KANSAS CITY, Mo. — MLB Network was on the visitors’ clubhouse TV at Kauffman Stadium on Thursday morning, and none of the players sitting nearby seemed interested.
That is, until the question, ‘‘Who is the biggest surprise in the AL Central?’’ perked up a few interested viewers.
Heads turned when the Sox, and their bullpen in particular, were mentioned first.
Derek Holland yelled something to the effect of “That’s right!”
Holland then went out and held the Royals to one earned run over 6⅔ innings to improve to 3-2 with a 2.02 ERA, and Jose Abreu and Matt Davidson each hit home runs in the first two innings to provide an early cushion, and the Sox (15-12) breezed to an 8-3 victory to give them a split of the four-game series.
On a day when Nate Jones became the fifth Sox pitcher to go on the disabled list, Holland and the bullpen had their way with the struggling Royals lineup. Anthony Swarzak (0.00 ERA) has retired 30 of the last 31 batters he’s faced, and Tommy Kahnle lowered his ERA to 0.90 with a scoreless ninth.
That caliber of pitching, along with Avisail Garcia’s hot bat — he drove in two runs with a single to right to raise his team-leading RBI total to 23 — have concocted enough mojo to have the Sox playing winning baseball. While the threat of proven veterans such as Holland, Miguel Gonzalez, Todd Frazier, closer David Robertson and perhaps Jose Quintana getting traded in the coming months hangs over them, the Sox are trying to ignore it, believing they can win now.
Not that anyone else is convinced, including a general manager who remains committed to his rebuilding plan for sustained success.
“It’s great we’ve started the way we have,’’ Holland said. “That’s more for us, our enjoyment. We already believe we can do this. We know we’re good. We have to get everyone else on the outside to believe this. Everyone is shocked, the White Sox are in first place.’’
At 15-12, they are tied with the Indians. On May 4, it might be more appealing than substantial, but it means enough. Just not enough for general manager Rick Hahn to abruptly veer away from his rebuilding plan.

_____

■ **TASKS TO PERFORM**
1. In the article about the White Sox win over the Royals, what total did Avisail Garcia's two-run single raise his team-leading RBI count to?
2. Write the next few paragraphs of the White Sox game report, picking up after its final sentence.

_____

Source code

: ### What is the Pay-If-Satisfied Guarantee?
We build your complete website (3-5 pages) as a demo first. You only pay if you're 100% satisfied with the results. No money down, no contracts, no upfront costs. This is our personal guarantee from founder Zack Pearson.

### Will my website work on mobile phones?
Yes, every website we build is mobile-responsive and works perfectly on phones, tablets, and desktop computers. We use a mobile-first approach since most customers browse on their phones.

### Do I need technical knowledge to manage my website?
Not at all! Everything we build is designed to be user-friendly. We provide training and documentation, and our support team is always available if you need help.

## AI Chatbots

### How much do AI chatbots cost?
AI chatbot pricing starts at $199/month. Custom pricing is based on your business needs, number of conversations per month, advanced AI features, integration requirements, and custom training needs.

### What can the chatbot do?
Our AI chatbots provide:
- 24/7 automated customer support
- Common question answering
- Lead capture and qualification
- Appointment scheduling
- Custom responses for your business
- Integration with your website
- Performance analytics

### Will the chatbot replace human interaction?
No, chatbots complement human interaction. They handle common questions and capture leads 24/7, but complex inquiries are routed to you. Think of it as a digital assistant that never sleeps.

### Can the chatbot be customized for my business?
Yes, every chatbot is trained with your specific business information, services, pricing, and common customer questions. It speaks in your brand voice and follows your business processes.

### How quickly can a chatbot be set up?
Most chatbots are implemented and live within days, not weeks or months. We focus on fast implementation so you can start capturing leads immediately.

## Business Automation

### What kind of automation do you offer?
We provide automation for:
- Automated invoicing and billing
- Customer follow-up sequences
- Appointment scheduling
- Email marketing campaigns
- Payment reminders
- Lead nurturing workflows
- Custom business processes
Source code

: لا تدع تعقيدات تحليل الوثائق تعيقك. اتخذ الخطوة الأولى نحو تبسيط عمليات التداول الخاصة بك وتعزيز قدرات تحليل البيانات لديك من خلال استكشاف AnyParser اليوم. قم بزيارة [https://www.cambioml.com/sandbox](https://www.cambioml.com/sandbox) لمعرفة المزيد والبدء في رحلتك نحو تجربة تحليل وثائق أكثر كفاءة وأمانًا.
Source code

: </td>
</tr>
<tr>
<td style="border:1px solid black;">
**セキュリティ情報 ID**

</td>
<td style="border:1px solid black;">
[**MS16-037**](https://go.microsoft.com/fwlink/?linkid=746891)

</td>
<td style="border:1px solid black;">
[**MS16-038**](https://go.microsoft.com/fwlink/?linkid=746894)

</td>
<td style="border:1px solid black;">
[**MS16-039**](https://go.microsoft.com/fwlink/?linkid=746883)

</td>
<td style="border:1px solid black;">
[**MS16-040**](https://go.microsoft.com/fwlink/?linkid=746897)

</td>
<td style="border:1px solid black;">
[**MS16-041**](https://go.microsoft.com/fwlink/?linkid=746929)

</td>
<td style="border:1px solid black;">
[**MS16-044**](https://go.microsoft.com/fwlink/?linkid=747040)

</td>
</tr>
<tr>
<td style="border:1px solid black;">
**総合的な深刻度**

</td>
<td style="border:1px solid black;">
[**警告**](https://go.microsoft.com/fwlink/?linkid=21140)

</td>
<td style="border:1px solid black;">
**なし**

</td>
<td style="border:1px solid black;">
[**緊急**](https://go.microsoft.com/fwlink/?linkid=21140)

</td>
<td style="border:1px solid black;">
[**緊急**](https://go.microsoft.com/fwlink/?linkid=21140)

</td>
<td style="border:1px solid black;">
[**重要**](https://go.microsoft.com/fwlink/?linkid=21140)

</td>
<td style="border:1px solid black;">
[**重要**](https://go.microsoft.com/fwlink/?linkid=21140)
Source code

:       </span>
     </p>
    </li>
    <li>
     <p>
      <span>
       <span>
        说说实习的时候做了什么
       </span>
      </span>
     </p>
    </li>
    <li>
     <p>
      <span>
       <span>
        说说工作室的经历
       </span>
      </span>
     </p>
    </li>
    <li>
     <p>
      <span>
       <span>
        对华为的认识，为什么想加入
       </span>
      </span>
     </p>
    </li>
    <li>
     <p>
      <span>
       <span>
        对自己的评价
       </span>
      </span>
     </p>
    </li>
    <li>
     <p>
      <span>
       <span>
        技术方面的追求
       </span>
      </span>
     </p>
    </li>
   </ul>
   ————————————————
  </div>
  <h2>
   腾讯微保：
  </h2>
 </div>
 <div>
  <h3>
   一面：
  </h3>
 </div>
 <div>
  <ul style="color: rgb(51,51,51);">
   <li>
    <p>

_____

■ **RESPONSES BY ITEM NUMBER**
1. 23

2.
“Our focus isn’t going to change in terms of putting ourselves in the best long-term position for this club,’’ Hahn said Thursday.
“The team is playing really well right now and . . . as enthusiastic as we are about the wins and losses and the results on the field, the process and the environment that [manager] Ricky [Renteria] and his coaches have created, that’s the kind of thing we want to have in place for a number of years.
“And they’ve been extremely effective in putting that into place now, and as a result it’s leading to perhaps more wins than some people might have projected for this club, at least those outside of the coaching staff and the players in the clubhouse.’’
Holland, wearing the WWE belt given to the player of the game — usually decided by Melky Cabrera — struck out seven and got swings and misses on 13 of his 91 pitches.
The Sox aren’t bad, he insisted.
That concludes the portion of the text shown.